Friday, July 10, 2015

Day 3: Marysville to Wooster, Ohio 103 torturous miles. 913' elevation (but, oh, were those were steep feet!)

I've leave most of today's notes to the photos and their captions.

I won't presume to know why so many houses in this area have that star on the front or side .  No one in the group seems to know the answer either.  Any takers out there with a theory?
Two days ago, the forecast was for a sunny day.  Yesterday, it was rain.  Today, it changed again to cloudy.  Actually, we got all three.  Mist and rain in the morning, cool and cloudy much of the late morning and late afternoon, sunny just after lunch.

We passed through small country towns and a couple of larger cities.  Delaware was one of the latter.  Saw this abandoned train station as we were passing through.  A relic of a time when this city was thriving.
The lack of rain allowed me to get off the bike and take more pictures today.  Frankly, the picture taking also gave me the occasional respite from the killer hills.

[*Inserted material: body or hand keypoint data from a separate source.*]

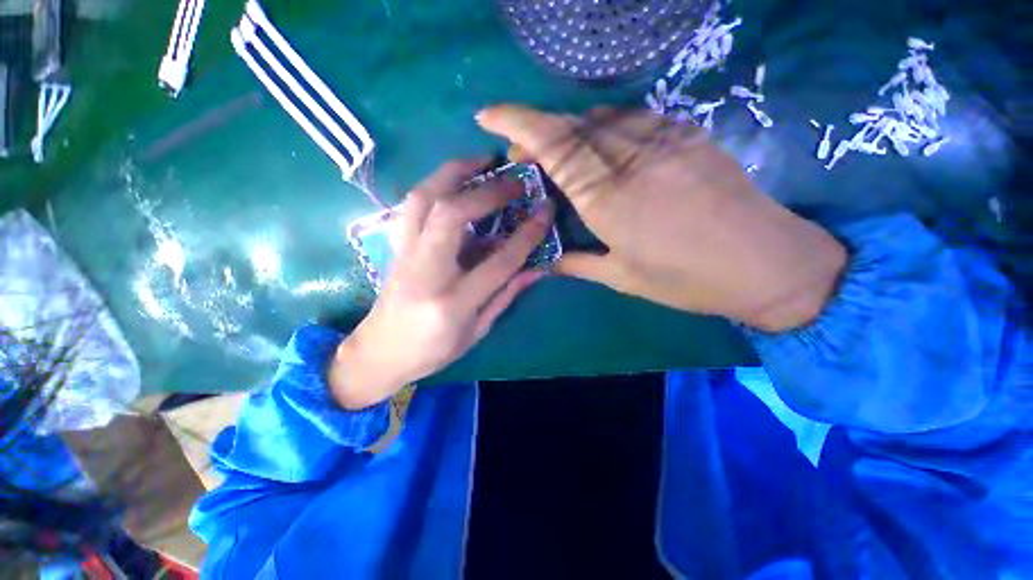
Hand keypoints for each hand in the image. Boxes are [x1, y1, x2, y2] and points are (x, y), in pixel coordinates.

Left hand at [329, 160, 553, 409]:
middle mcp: (425, 272)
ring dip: (453, 173)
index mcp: (452, 303)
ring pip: (423, 199)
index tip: (545, 210)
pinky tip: (454, 181)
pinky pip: (413, 205)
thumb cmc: (433, 351)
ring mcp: (404, 255)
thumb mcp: (477, 331)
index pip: (497, 262)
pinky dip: (435, 184)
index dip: (526, 234)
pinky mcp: (395, 246)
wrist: (379, 352)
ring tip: (481, 162)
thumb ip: (506, 295)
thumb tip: (537, 267)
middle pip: (451, 215)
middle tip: (512, 178)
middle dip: (486, 190)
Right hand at [477, 105, 845, 331]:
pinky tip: (601, 150)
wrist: (765, 263)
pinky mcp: (685, 133)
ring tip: (559, 156)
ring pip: (598, 117)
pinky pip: (629, 118)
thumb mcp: (622, 278)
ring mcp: (662, 138)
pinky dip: (602, 129)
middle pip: (571, 125)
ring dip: (569, 131)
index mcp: (609, 199)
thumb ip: (577, 263)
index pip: (554, 145)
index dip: (518, 123)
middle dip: (537, 131)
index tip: (488, 115)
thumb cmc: (687, 279)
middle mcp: (631, 159)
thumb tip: (546, 260)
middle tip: (523, 154)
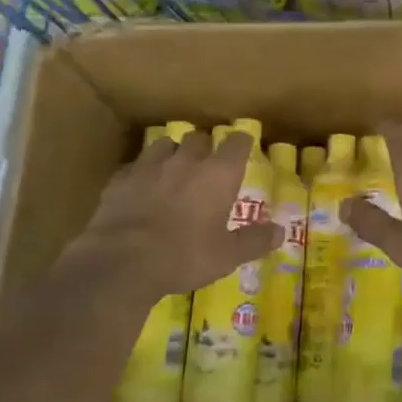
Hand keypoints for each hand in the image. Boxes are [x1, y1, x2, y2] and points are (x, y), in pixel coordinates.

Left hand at [64, 131, 281, 300]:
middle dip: (204, 147)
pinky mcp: (120, 179)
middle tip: (207, 165)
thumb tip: (281, 231)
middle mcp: (185, 161)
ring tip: (173, 169)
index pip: (236, 143)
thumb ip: (254, 240)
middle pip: (198, 138)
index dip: (241, 142)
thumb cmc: (183, 257)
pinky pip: (135, 167)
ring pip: (164, 145)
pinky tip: (140, 188)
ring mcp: (149, 167)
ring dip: (172, 153)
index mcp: (217, 175)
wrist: (121, 262)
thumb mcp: (226, 256)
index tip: (243, 146)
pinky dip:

Warrensburg, on the other hand, was one of the smaller towns.  While the incorporated town limits are much larger (probably owing to farmland), you're looking at the entire town, save for a house or two behind me when I took this shot.
And some were even smaller.  There wasn't a "downtown" Peru, just this Town Hall, circa 1901.
The rollers (rolling short, very steep climbs of no more than a quarter mile) on the road to Wooster are notorious among cyclists.  They rival the ones I rode last year in Missouri in both numbers and degrees of incline.  Today's climbs topped out at 14-15% gradients.  For perspective, the mountains I train on in Vermont may be 2-5 miles in length, but they never get beyond 6-9% grades.  Even the climb over Monarch Pass in Colorado (around 7 miles of climb) never got more than 6% on average.

It's not that they were very long.  It's that they were very steep and plentiful.  The large spike around mile 40 is in the town of Butler.  That's their ski resort.  I kid you not; they advertise canoeing and skiing on the same billboards.  How many other towns in America can make that claim?
Today's other highlight was getting chased by a dog.  I honestly didn't think I had anything left in the tank, but I was able to out-sprint the dog, who came up from behind me after it bolted off the front porch of a house along the roadside.

No dogs in this shot (although there was one just off camera who was barking at me when I got close enough to take this picture.  After a moment of interest, these guys just went back to their grazing.
Tomorrow, more rollers, but it's only 85 miles.  The joke at dinner was that tomorrow would be a half-day of riding.  Tell that to my lower back and knees!

As they advertise on the North Fork Century, on Long Island, "we ride for pie."  This cafe in small Frederictown is famous for its pies.  So yes, I stopped in to try a slice.  Peach crumb.  Yum!